Clinical Research Institute.

 

 

Many drugs have the potential to disrupt the heart's rhythm and cause

a condition known as torsade de pointes. In some cases, especially

among susceptible people, the condition could make the heart thrash

uncontrollably and lead to death.

 

 

Some common drugs that could cause the condition include the

antibiotics clarithromycin, levofloxacin and erythromycin, and the

antidepressants Prozac and Zoloft, says Dr. Joe Selby, director of

research for the Kaiser Permanente Health Plan in Northern California.

 

 

Medical reference books let doctors know that the drugs could

potentially lengthen the " QT interval, " the time between beats when

the heart reboots itself electronically, Selby says.

 

 

To determine how often patients were prescribed the drugs, Curtis and

colleagues examined statistics compiled by a pharmaceutical benefits

company about prescriptions for nearly 5 million people.

 

 

The study appears in the new issue of the American Journal of

Medicine.

 

 

The researchers found that 23 percent of the subjects received

prescriptions for one or more of 50 drugs that could cause irregular

heartbeats.
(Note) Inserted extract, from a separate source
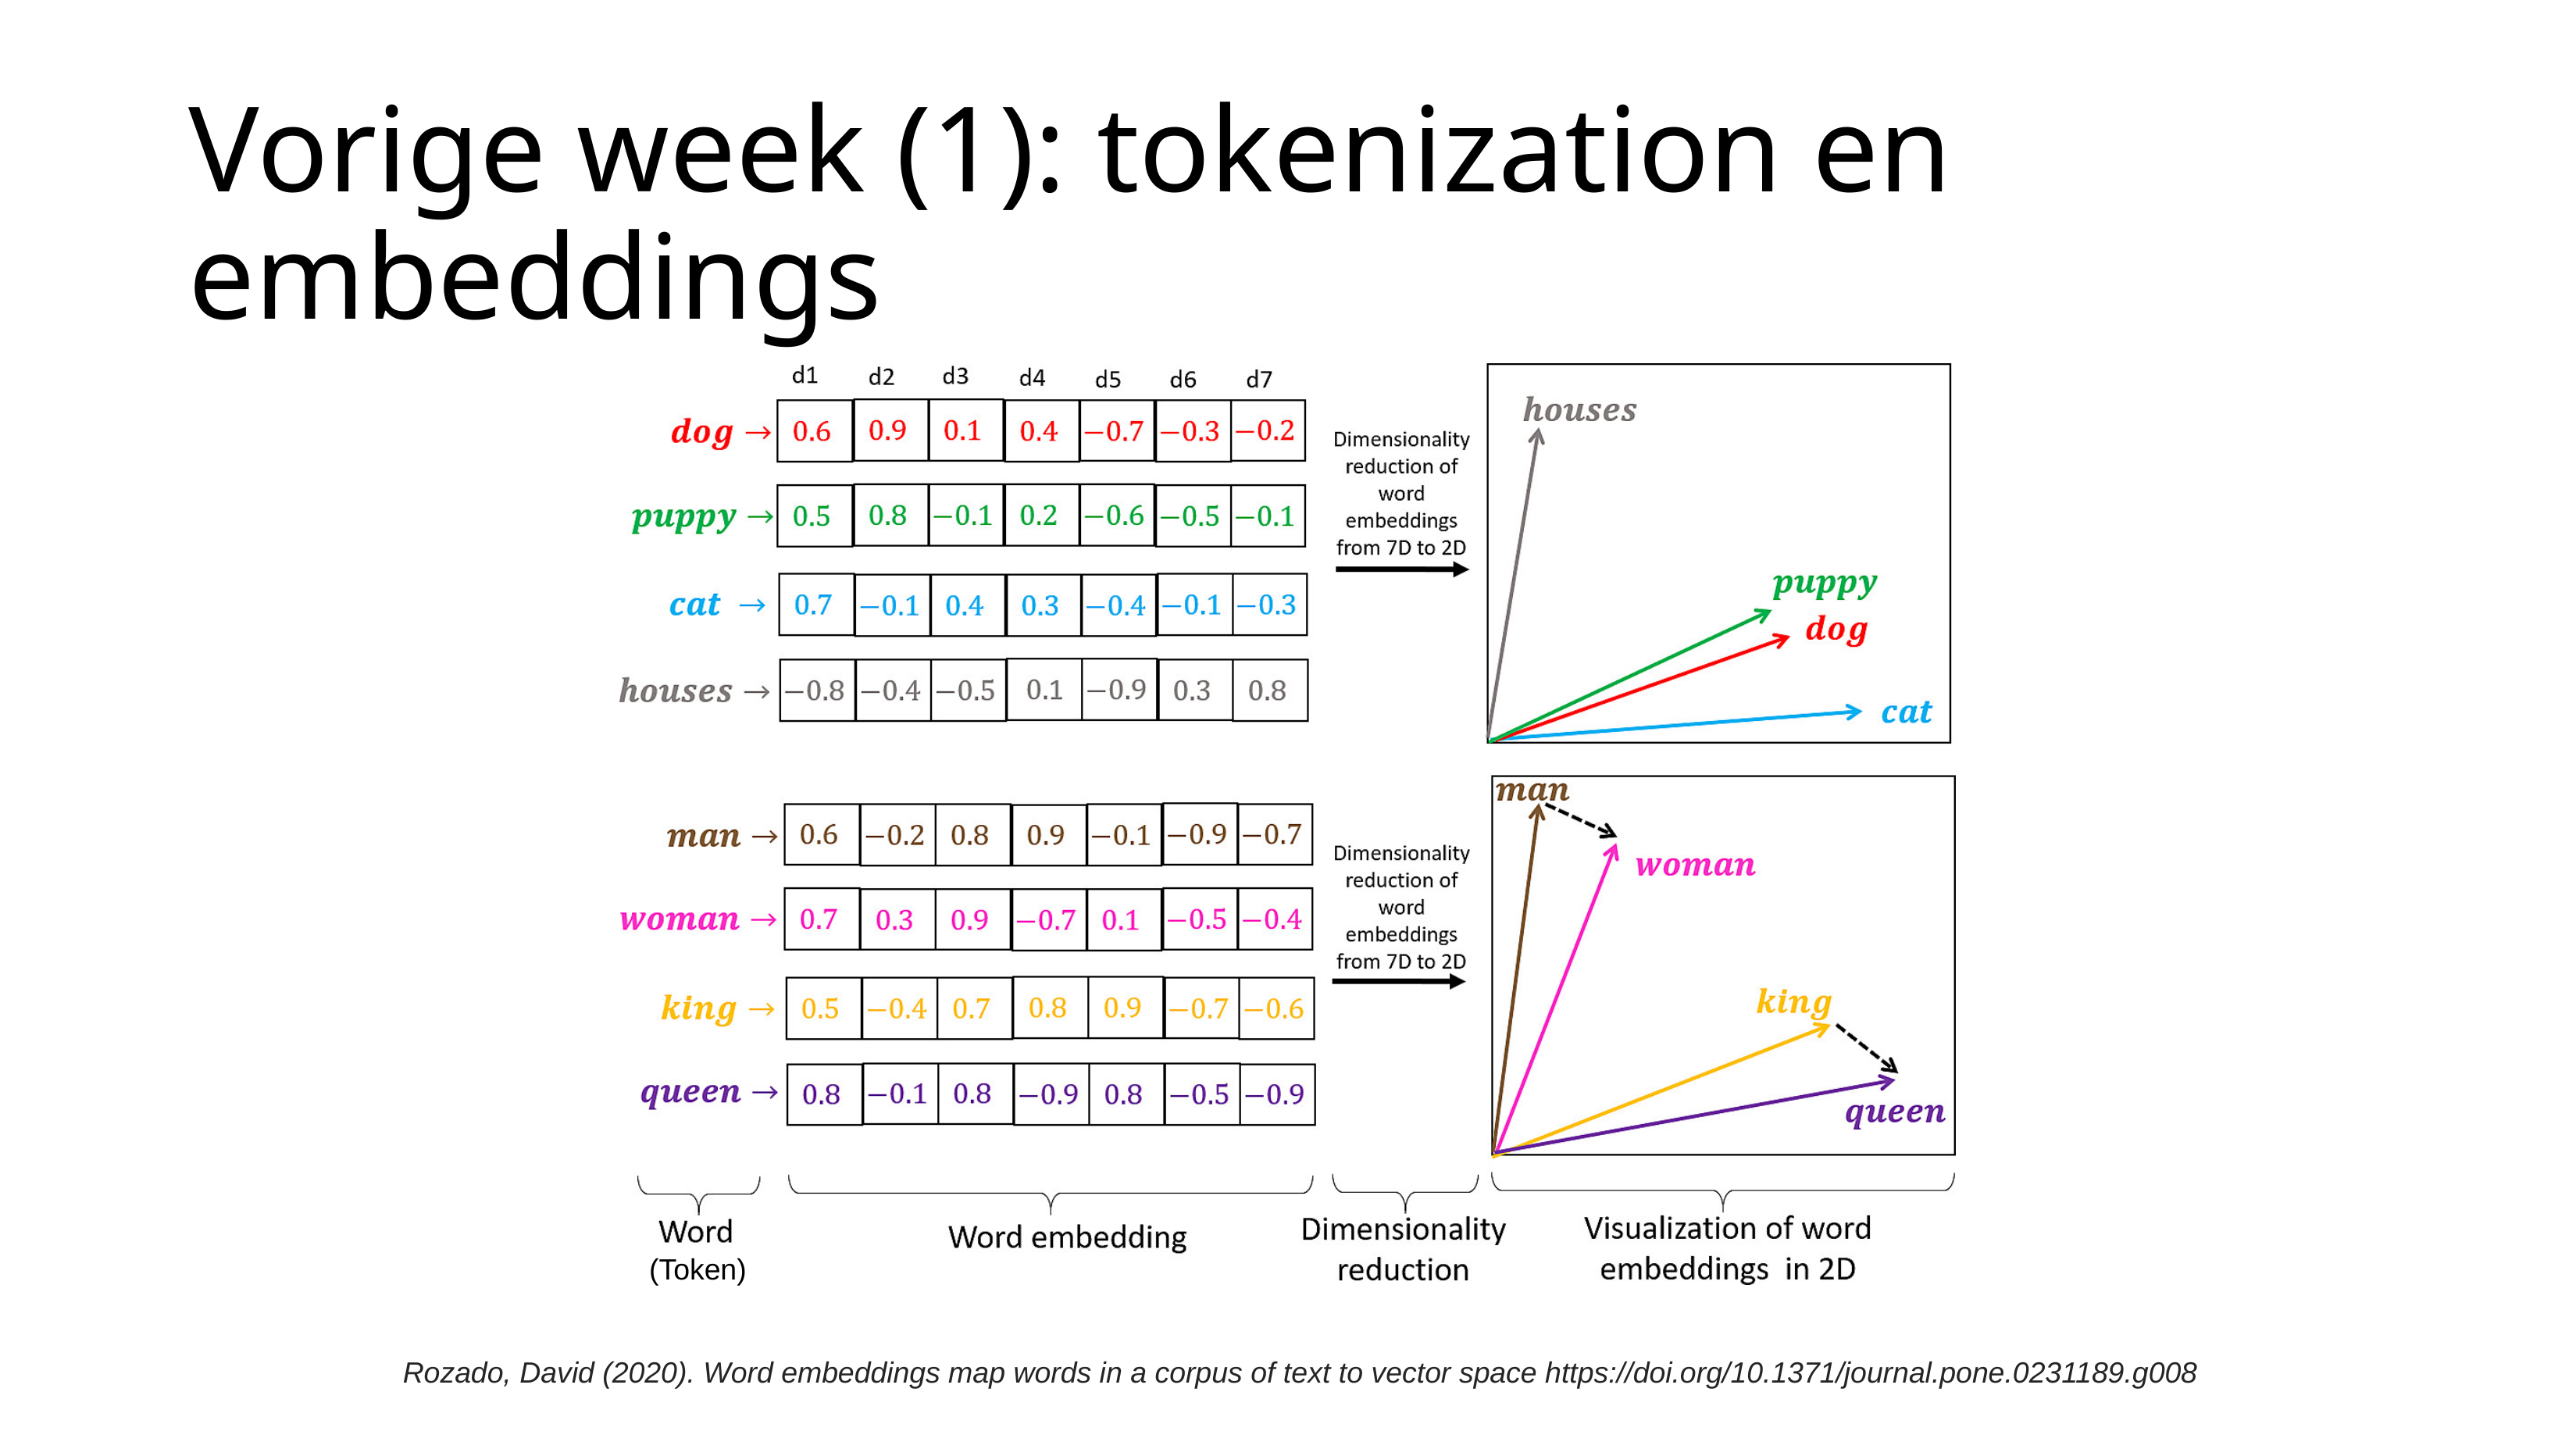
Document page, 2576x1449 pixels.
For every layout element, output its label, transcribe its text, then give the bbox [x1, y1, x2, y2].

About 10 percent of these subjects were prescribed at

least two potentially risky drugs or one drug that could cause the

condition and another that could relieve it.

 

 

Half of all potentially risky prescriptions were for antidepressants,

and 64 percent of all the subjects were women, who are more likely to

suffer from depression.

 

 

Both Curtis and Selby says it's not clear how much danger the

subjects face by taking the drugs either by themselves or in

combination with others.

 

 

It's possible that many of the doctors who prescribe the drugs know

about the possible side effects and consider the potential benefits

to be worth the risk, Selby says. " We can't tell whether these

[prescriptions] are mistakes or conscious decisions, " he says.